Por que ESG não é uma moda que vai passar na próxima primavera?
Por Ricardo Voltolini
Já foi mais frequente, é verdade. Mas ainda há quem insista em cravar que sustentabilidade é uma moda corporativa com data de validade para a próxima primavera. Com o ESG, não tem sido diferente. Incentivados pela narrativa ideológica sobre a morte prematura do ESG, ou mesmo convencidos de que empresas têm uma natureza má e ardilosa, os incrédulos seguem apostando no apocalipse de um movimento para cujo fim parecem torcer por torcer.
Em resposta aos descrentes, costumo usar como contraponto dois cenários poderosos.
● Um é o da emergência climática. Apesar das reiteradas súplicas dos cientistas e do esforço da ONU por colocar em ação um acordo climático efetivo para a humanidade, os dados indicam que estamos na contramão. Nos últimos anos, aumentamos o volume de emissões de GEEs. Para piorar, os países mais emissores insistem em não cumprir as metas combinadas no Acordo de Paris. A conta não está fechando. E não vai fechar: conforme a Organização Meteorológica Mundial (OMM), ultrapassaremos a marca de 1,5º C em um dos próximos cinco anos.
● O outro cenário é geracional. Os millenials (24 a 39 anos) estão assumindo o poder. No topo da pirâmide econômica, representam hoje quase um terço da população global (1,8 bilhão de pessoas). Em 2030, segundo o Banco Mundial, terão nas mãos US$ 4 trilhões. No Brasil, formam 34% da força de trabalho. Serão 70% daqui a seis anos.
Interessados pela bandeira da proteção ambiental, os millenials querem trabalhar, dirigir e comprar de empresas mais sustentáveis, éticas, transparentes e respeitosas em relação às pessoas e ao planeta. Recente pesquisa da Cone Communications confirmou essa tendência: 73% deles estão dispostos a pagar mais por produtos e serviços sustentáveis.
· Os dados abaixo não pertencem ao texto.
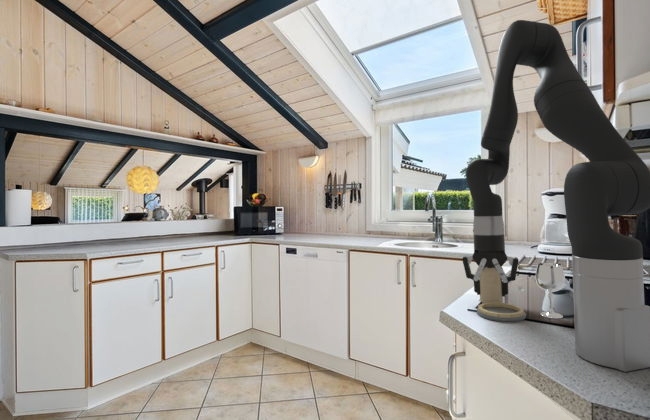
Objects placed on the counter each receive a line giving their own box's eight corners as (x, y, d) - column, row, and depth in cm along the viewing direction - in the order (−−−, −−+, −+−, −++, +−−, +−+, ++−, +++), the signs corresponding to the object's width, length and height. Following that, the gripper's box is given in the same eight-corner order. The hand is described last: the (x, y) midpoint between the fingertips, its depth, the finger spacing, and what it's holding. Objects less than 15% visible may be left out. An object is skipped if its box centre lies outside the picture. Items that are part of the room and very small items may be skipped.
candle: (481, 304, 91) (480, 267, 91) (478, 299, 96) (477, 263, 96) (504, 305, 89) (503, 267, 89) (500, 300, 94) (499, 263, 94)
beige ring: (536, 318, 78) (536, 311, 78) (497, 324, 76) (496, 316, 76) (503, 306, 88) (503, 300, 88) (467, 310, 86) (467, 304, 86)
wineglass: (540, 318, 78) (538, 266, 78) (534, 311, 84) (532, 262, 84) (570, 320, 76) (568, 266, 76) (561, 312, 82) (559, 262, 82)
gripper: (518, 231, 92) (520, 293, 92) (461, 231, 99) (463, 289, 99) (519, 233, 86) (522, 301, 86) (458, 234, 92) (461, 296, 92)
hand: (490, 294), depth 92 cm, fingers closed on candle, 5 cm apart
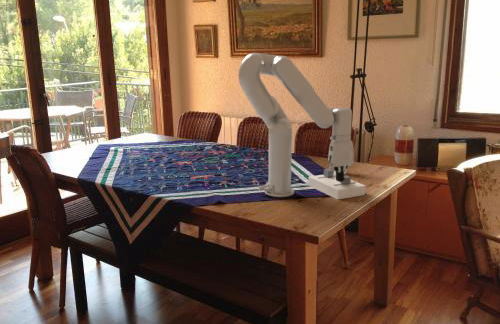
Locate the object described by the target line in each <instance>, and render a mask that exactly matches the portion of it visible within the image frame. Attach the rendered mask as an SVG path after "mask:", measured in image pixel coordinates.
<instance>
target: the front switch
mask: <svg viewBox="0 0 500 324" xmlns="http://www.w3.org/2000/svg"><path fill="white" fill-rule="evenodd" d="M351 180H352V177H351V176H349V175H347V174H345V175H344V181H343V182H342V181H341V182H340V183H342V184H351Z"/></svg>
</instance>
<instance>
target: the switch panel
mask: <svg viewBox="0 0 500 324" xmlns="http://www.w3.org/2000/svg"><path fill="white" fill-rule="evenodd" d="M307 178H308V181H307V185H308V186H309V187H311V188H313V189H315V190H317V191H319V192H321V193H323V194H325V195H327V196H330V197H332V198H334V199H335V200H342V199H347V198H348V199H350V198H353V197H354V198H355V197H360V196H366V188H367V187H366V184H365V185H364V184H363V183H360V182H358V181H355V180H353V179H351V184H342V183H340V182H339V181H336V174H335V173H334V175H333V177H326V176H324V174H319V175H311V176H308V177H307Z"/></svg>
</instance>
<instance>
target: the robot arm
mask: <svg viewBox="0 0 500 324" xmlns="http://www.w3.org/2000/svg"><path fill="white" fill-rule="evenodd" d="M237 74H238V82H239V85H240V87H241V89H242V91H243V93H244V95H245V96H246V97H247V99H248V101H249V103H250V104H251V106H252V108H253V110H254V111H255V113H256V115H257V116H258V117H259V119H261V120H263V122H264V124H265V125H266V127H267V128H268V181H266V183H265V184H264V185H258V186H257V190H258V191H264V194H265V195H267V196H270V197H274V198H275V197H276V198H286V197H291V196H293V195H294V194H295V189H294V188H292V187H291V186H292V185H291V184H292V153H293V152H292V147H293V146H292V145H293V127H292V124H291V123H292V122H291V121H290V119H289V118H288V116H287V115H286V113H285V111H284V110H283V108H282V107H281V105H280V103H279V101H278V100H277V99H276V98H275V96H273V95H271V94H270V92H269V90H268V89H267V88H266V85H265V84H264V82H263V80H262V79H261V75H264V76H266V75H267V76H272V77H273V76H274V77H276V78H277V80H279V82H280V83H281V84H282V85H283V86H284V88H285V89H286V90H287V91H288V93H290V95H291V96H292V98H294V100H295V101H296V102H297V103H298V104H299V105H300V106H301V107H302V108H303V110H304V111H305V112H306V113H307V115H308V116H309V117H310V118H311V119H312V120H313V122H314V123H315V124H316V125H317V126H318V127H319V128H322V129H328V128H330V127H332V131H331V136H330V137H329V140H331V141H330V142H329V143H330V144H329V148H328V149H329V150H328V157H327V158H328V160H327V161H328V169H331V170H335V171H336V181H339V182H341V181H342V182H343V181H344V176H345V175H344V172H345V171H346V172H347V169H348V168H349V167H352V166H353V164H354V162H355V161H354V159H355V154H354V150H355V149H354V144H353V143H354V142H353V141H352V140H351V139H352V120H353V119H352V117H353V116H352V114H353V111H352V109H351V108H349V107H330V106H327V105H326V103H325V102H324V101H323V99H322V98H321V97H320V96H319V95H318V93H317V92H316V90H315V89H314V87H313V86H312V84H311V83H310V82H309V80H308V79H307V78H306V77H305V76H304V74H303V73H302V72H301V71H300V70H299V68H298V67H297V66H296V64H295V63H294V62H293V61H292V60H291V59H290V57H288V56H286V55H275V54H267V53H259V52H252V53H248V54H247V55H246V56H245V57H244V59H242V61H241V64H240V66H239V68H238V73H237Z"/></svg>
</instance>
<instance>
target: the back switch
mask: <svg viewBox="0 0 500 324" xmlns="http://www.w3.org/2000/svg"><path fill="white" fill-rule="evenodd" d="M323 175H324V176H326V177H333V175H334V169H330V168H326V169H323Z"/></svg>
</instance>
Seis em cada dez preferem apoiar marcas mais sustentáveis. Integrantes da geração Z (14 a 29 anos) também têm se mostrado mais conscientes. Preocupados com o impacto socioambiental de suas compras, 67% topam pagar mais quando reconhecem a origem responsável dos produtos.
Interessados pela bandeira da proteção ambiental, os millenials querem trabalhar e comprar de empresas mais respeitosas em relação às pessoas e ao planeta
Arrisco afirmar que o ativismo dessas duas turmas começa a influenciar a mudança de hábitos de compra de outros grupos etários. De acordo com recente pesquisa da Confederação Nacional do Comércio de Bens, Serviços e Turismo (CNC), mais de um terço dos consumidores brasileiros alegam deixar de comprar de empresas envolvidas, por exemplo, em episódios de desrespeito a empregados, colaboradores ou meio ambiente. Dos resultados, vale destacar que 50% dos brasileiros acham que selos e certificações socioambientais são importantes. Para a maioria, o consumo consciente está relacionado com desafios ambientais, como o uso sustentável de recursos da natureza (58%).
Os dados justificam otimismo. Cerca de 31% dos consumidores de itens de higiene e beleza valorizam embalagens recicláveis ou biodegradáveis, 55% dos compradores de eletroeletrônicos levam os equipamentos usados para cooperativas ou reciclagem e quase cinco entre dez usuários de marcas de limpeza preferem refil e embalagens recicláveis.
Segundo a pesquisa Green Divide, da Nielsen, 76% dos brasileiros (no mundo são 69%) consideram a sustentabilidade mais importante hoje do que há dois anos. Para quem, como eu, acompanha, há duas décadas, a jornada do consumo consciente no Brasil, esses números revelam uma evolução desejada. A combinação das duas tendências – expansão do consumo consciente (puxado pelas novas gerações) e escalada no aumento da temperatura média do planeta – possibilita uma conclusão: ainda vamos ouvir falar muito de sustentabilidade na próxima década.